If the VCT is open and the valves are open, it is possible for the VCT’s transfer arm to be inside the chamber and thus cross the cryostorage chambers transfer valve. The here implemented safety ensures that the transfer valve cannot be closed if a chance exists that the arm is in.

Unfortunately, we cannot directly access the state of the transfer arm from interfacing with the VCT. However, we can access the state of the two valves and see if they are open or closed, details are given in the VCT section.

KiCad zoom on transfer valve closing safety circuit

Above zoom in from the circuit diagram shows the relevant part for sending a close-valve signal to the transfer valve. The following components are important in the discussion below:

  • J14: Connector to send open/close pulses to the transfer valve.
  • Q6: MOSFET that sends the pulse.
  • rpi_vlv1_pls_cl: 3.3V output pin from MCU to send a close pulse to the transfer valve.
  • Q7: Safety MOSFET that prevents closing the valve if unsafe to do so.
  • sfty_vlv1: Signal from VCT.

To close the valve, 24V must be applied betwene pin 3 and pin 4 on J14 for a certain amount of time. In order for this pulse to actually applied, MOSFETS Q6 and Q7 must be closed, i.e., must have 3.3V on the gate pin. A user pressing the close button on the host software closes MOSFET Q6 for long enough to send the close pulse to the valve.

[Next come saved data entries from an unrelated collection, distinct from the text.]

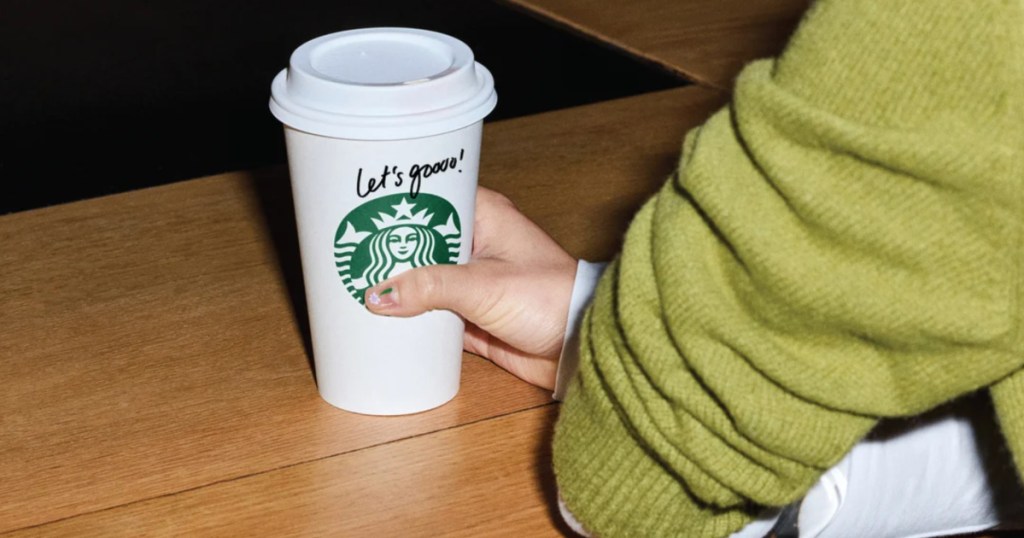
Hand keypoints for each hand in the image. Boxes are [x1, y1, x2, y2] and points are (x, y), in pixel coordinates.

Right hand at [364, 186, 576, 389]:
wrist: (579, 347)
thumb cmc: (550, 299)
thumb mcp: (483, 286)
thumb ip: (430, 287)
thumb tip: (379, 294)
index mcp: (484, 217)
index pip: (431, 198)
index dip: (397, 205)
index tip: (360, 211)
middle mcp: (476, 245)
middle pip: (419, 242)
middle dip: (388, 251)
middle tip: (346, 254)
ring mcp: (471, 282)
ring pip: (422, 281)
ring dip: (397, 288)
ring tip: (353, 286)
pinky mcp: (471, 317)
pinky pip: (431, 316)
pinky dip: (410, 320)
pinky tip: (381, 322)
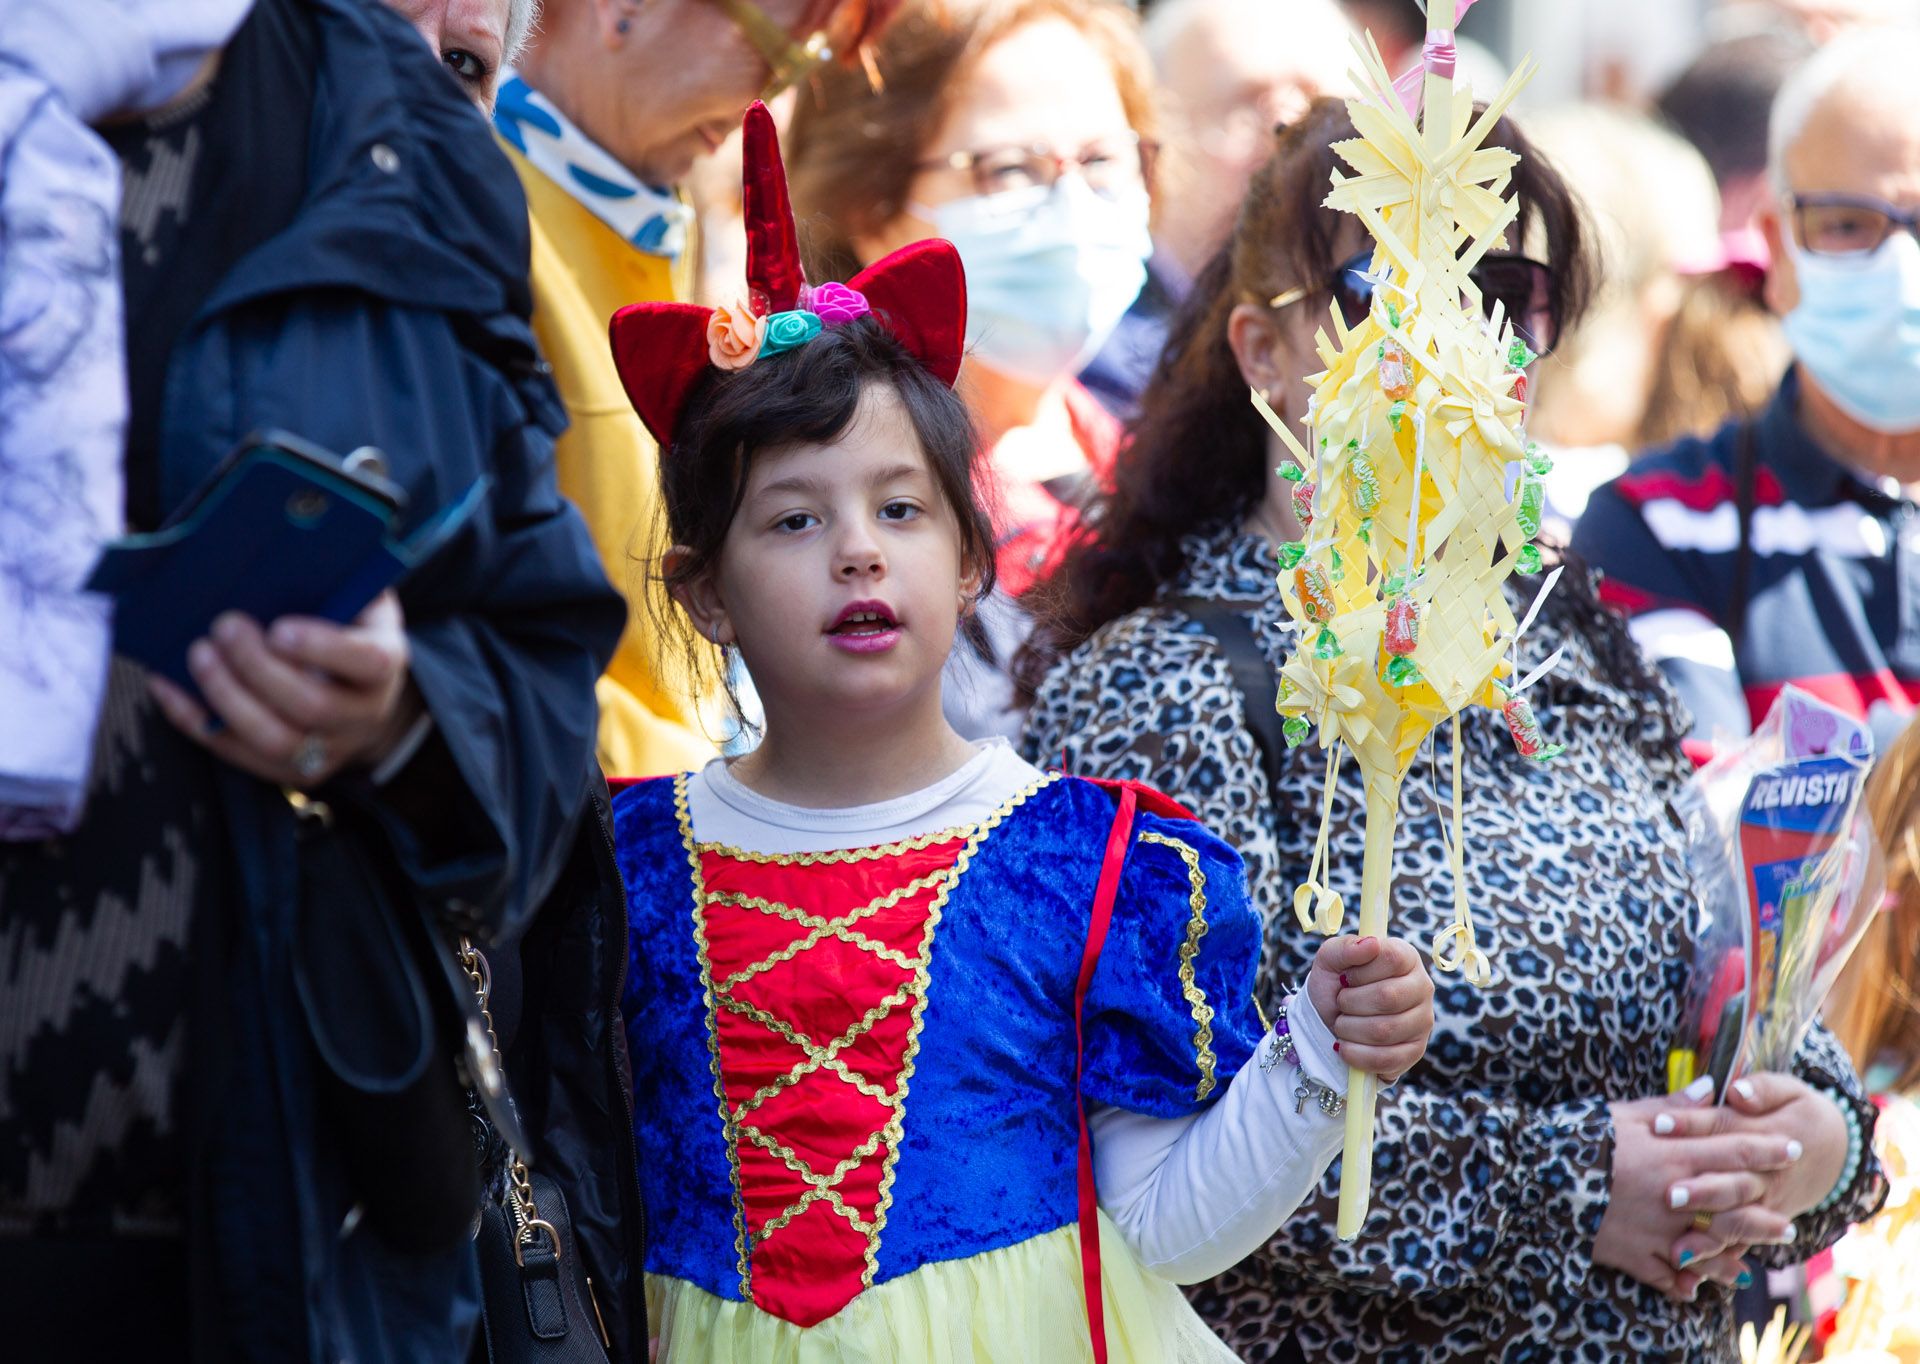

However, for this to be successful, MOSFET Q7 must also be closed. This MOSFET’s gate is directly connected to the VCT valve status signal. If the gate valve of the VCT is open, the gate on MOSFET Q7 is at ground and thus applying a voltage to MOSFET Q6 does not close the gate valve. If the VCT gate valves are closed it is impossible for the arm to reach across the transfer valve. In this case (VCT detached) the gate on Q7 is at 3.3V and thus the MOSFET is closed.